**Work to be completed**
Please find every line in the data below that contains the word "least" and copy each of those lines.

**Records shown**
+===+
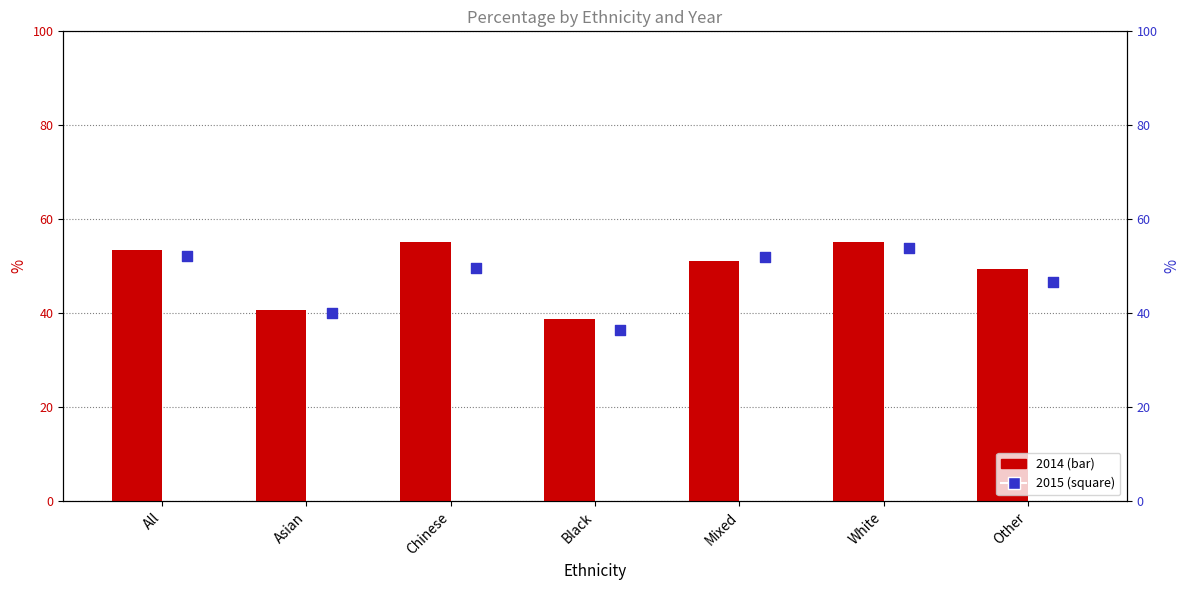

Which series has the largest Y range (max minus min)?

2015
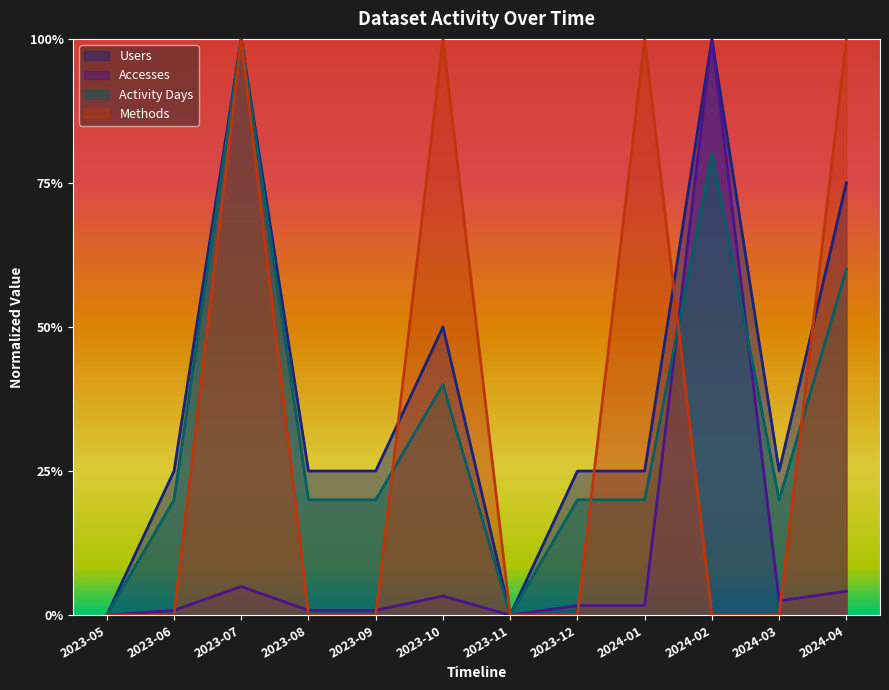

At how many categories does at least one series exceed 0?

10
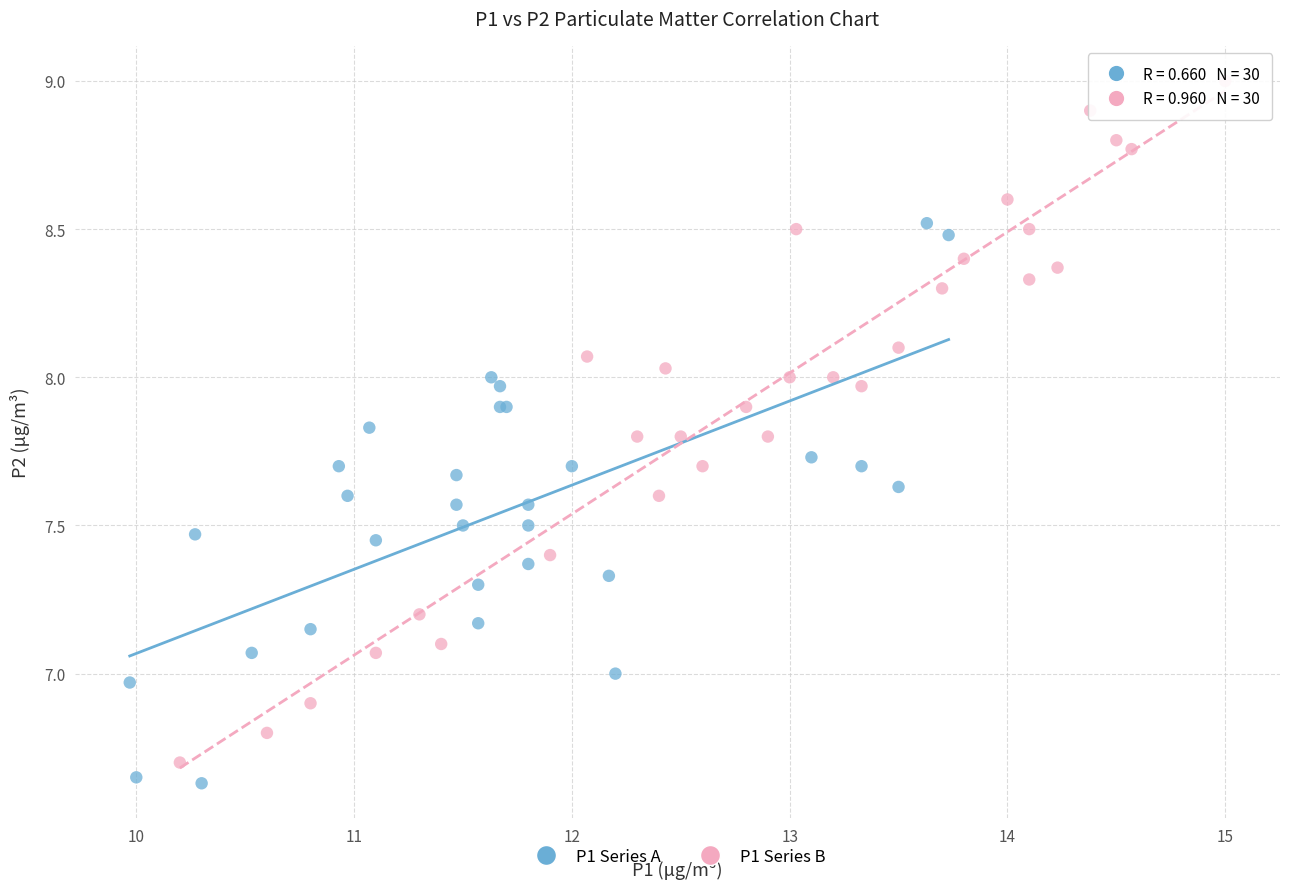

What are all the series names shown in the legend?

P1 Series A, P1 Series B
+===+
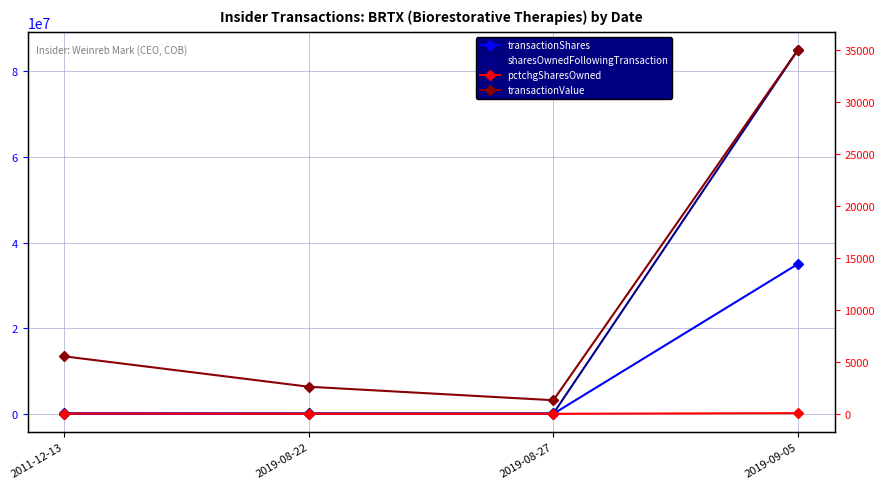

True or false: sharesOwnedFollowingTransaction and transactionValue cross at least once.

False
+===+
**Written reply**
At how many categories does at least one series exceed 0?
True or false: sharesOwnedFollowingTransaction and transactionValue cross at least once.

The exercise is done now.